Page-level text extractions
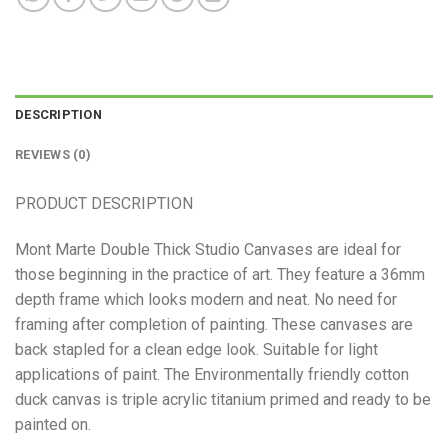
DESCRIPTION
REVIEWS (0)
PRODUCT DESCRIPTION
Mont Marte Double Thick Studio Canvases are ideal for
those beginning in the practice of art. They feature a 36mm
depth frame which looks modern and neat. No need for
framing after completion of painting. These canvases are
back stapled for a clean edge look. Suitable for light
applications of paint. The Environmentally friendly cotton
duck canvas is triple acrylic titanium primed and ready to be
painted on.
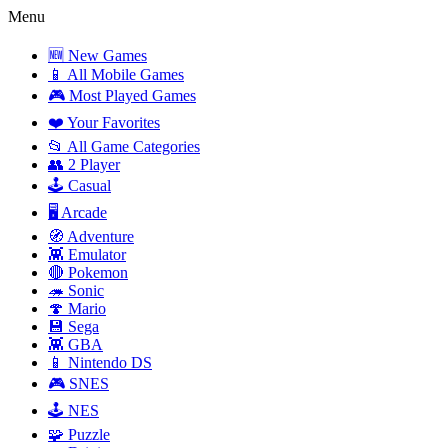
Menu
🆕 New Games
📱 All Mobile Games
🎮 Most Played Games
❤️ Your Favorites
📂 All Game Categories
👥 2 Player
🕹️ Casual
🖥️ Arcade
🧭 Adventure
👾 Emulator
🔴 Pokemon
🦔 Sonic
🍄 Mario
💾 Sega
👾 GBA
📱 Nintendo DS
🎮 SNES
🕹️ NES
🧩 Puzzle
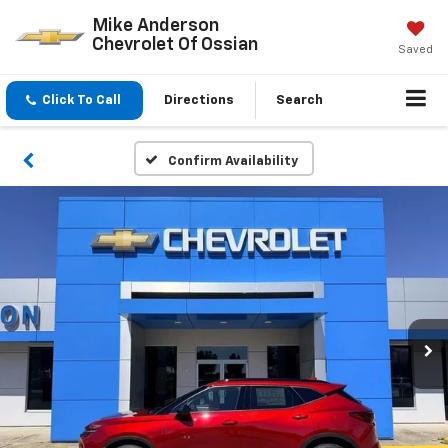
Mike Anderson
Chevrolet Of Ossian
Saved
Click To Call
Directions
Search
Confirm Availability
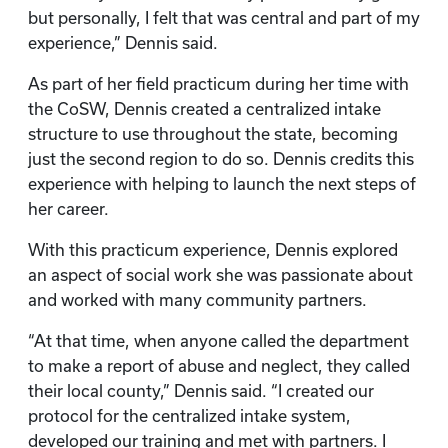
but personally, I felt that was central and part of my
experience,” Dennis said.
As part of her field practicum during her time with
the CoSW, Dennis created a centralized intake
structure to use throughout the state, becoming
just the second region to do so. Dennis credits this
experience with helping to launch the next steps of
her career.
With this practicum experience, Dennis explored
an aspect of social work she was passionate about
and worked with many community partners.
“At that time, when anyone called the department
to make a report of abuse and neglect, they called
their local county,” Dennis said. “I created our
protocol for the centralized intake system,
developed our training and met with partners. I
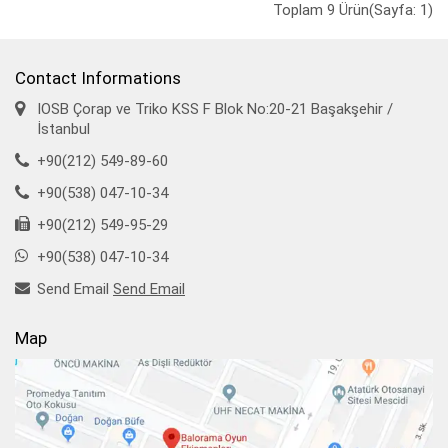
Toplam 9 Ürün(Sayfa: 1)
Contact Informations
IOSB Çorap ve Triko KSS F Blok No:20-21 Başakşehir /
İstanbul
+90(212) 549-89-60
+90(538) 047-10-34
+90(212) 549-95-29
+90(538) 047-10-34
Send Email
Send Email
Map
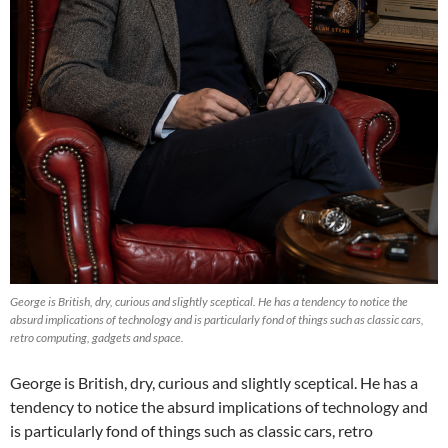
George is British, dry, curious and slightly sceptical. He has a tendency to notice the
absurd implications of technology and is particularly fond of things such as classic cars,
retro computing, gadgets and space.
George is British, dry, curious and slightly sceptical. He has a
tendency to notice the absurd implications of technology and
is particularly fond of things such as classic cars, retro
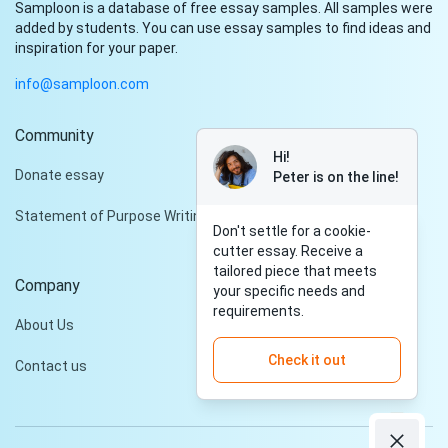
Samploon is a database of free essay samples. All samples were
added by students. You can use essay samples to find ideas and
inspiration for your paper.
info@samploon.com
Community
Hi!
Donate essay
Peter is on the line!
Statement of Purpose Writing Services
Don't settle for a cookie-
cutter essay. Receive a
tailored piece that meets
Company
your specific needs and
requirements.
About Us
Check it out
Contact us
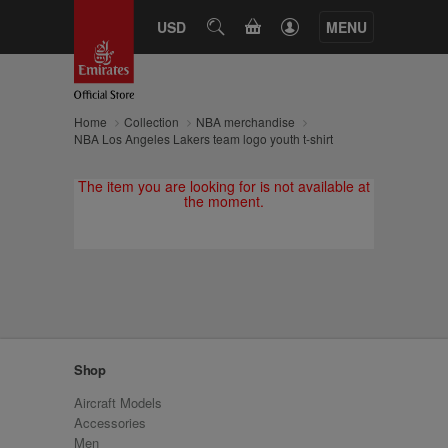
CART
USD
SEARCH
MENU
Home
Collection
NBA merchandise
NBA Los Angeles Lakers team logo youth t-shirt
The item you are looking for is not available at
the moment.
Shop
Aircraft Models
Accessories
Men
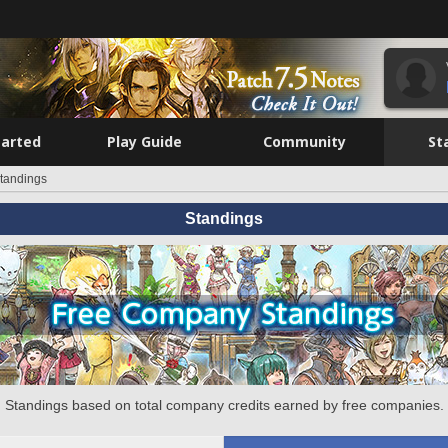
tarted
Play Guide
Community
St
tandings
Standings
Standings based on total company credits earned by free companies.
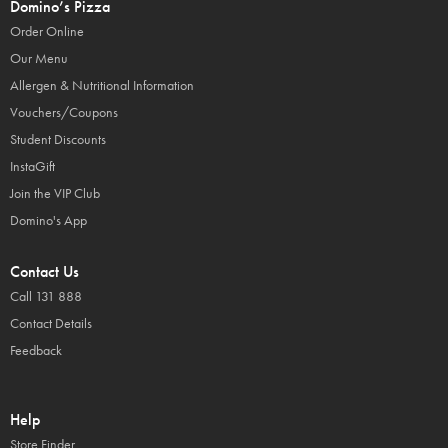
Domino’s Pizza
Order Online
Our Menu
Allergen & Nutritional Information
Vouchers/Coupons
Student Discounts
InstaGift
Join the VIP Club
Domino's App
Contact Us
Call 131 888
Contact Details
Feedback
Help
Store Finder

...

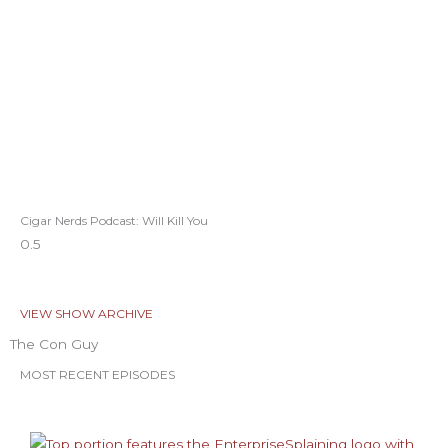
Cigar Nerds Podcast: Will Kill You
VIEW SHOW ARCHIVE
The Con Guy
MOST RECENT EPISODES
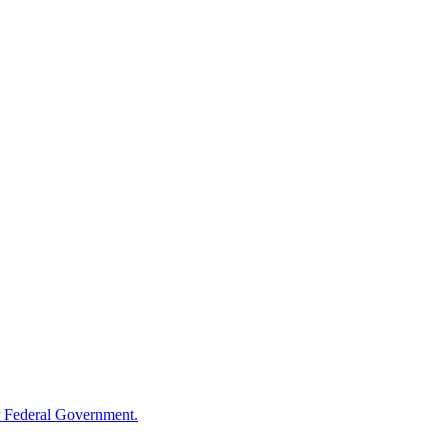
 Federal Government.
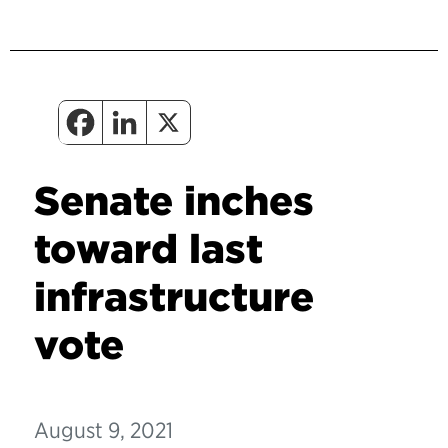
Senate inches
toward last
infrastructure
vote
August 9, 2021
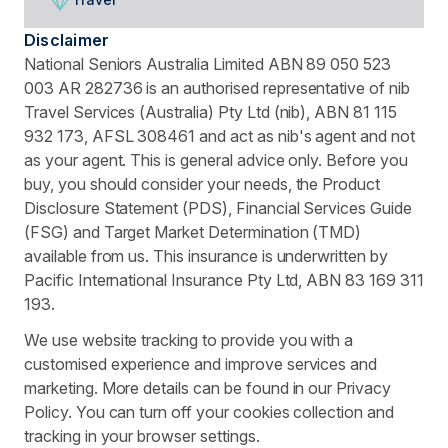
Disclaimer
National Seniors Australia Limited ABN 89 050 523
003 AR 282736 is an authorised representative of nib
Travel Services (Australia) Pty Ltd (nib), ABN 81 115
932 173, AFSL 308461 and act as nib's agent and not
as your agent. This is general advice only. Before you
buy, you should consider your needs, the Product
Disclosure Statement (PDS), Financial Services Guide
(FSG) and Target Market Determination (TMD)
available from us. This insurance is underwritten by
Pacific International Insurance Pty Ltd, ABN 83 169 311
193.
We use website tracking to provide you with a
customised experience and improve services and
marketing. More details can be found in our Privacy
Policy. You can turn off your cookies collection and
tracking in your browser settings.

--

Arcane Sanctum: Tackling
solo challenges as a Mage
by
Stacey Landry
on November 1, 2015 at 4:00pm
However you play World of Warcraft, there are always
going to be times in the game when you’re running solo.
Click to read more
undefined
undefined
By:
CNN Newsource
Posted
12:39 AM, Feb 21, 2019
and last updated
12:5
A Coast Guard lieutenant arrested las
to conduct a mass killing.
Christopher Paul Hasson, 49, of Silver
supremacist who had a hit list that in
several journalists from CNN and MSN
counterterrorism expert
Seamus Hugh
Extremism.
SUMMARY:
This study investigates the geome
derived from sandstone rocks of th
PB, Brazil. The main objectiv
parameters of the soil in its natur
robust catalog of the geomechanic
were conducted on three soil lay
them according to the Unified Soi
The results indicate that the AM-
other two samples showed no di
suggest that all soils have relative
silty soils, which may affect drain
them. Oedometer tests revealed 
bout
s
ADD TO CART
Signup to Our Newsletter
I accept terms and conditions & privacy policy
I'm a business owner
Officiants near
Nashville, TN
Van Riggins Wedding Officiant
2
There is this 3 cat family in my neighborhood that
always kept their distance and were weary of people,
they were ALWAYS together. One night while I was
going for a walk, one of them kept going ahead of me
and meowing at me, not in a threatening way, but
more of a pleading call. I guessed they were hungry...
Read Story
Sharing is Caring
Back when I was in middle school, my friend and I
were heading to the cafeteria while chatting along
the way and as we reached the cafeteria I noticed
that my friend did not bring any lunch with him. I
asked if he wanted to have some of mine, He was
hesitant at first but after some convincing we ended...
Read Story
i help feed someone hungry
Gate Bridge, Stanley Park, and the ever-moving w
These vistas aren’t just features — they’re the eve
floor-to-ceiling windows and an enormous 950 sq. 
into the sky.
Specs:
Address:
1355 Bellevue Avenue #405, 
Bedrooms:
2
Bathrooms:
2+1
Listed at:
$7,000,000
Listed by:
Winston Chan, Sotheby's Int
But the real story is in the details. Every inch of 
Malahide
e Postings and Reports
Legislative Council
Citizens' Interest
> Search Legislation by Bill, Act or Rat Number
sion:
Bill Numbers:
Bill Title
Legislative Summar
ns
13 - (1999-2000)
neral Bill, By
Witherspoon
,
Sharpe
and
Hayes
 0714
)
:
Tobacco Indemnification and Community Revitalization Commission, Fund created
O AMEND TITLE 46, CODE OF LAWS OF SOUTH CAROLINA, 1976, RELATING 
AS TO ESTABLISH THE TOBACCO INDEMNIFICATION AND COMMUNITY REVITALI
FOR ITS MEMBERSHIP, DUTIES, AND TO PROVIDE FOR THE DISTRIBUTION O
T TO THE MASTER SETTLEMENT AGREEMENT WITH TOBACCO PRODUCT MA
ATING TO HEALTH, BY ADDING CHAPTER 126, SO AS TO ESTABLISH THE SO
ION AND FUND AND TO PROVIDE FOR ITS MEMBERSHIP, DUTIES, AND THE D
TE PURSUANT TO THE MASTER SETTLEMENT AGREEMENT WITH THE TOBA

_Exercise:_
Please retype the lines of the items from the line with "Senate inches" up to and including the line with "tracking in your browser settings.". Leave the pictures out of your answer.

_Exercise response:_
Senate inches
toward last
infrastructure
vote
August 9, 2021
Disclaimer
National Seniors Australia Limited ABN 89 050 523
003 AR 282736 is an authorised representative of nib
Travel Services (Australia) Pty Ltd (nib), ABN 81 115
932 173, AFSL 308461 and act as nib's agent and not
as your agent. This is general advice only. Before you
buy, you should consider your needs, the Product
Disclosure Statement (PDS), Financial Services Guide
(FSG) and Target Market Determination (TMD)
available from us. This insurance is underwritten by
Pacific International Insurance Pty Ltd, ABN 83 169 311
193.
We use website tracking to provide you with a
customised experience and improve services and
marketing. More details can be found in our Privacy
Policy. You can turn off your cookies collection and
tracking in your browser settings.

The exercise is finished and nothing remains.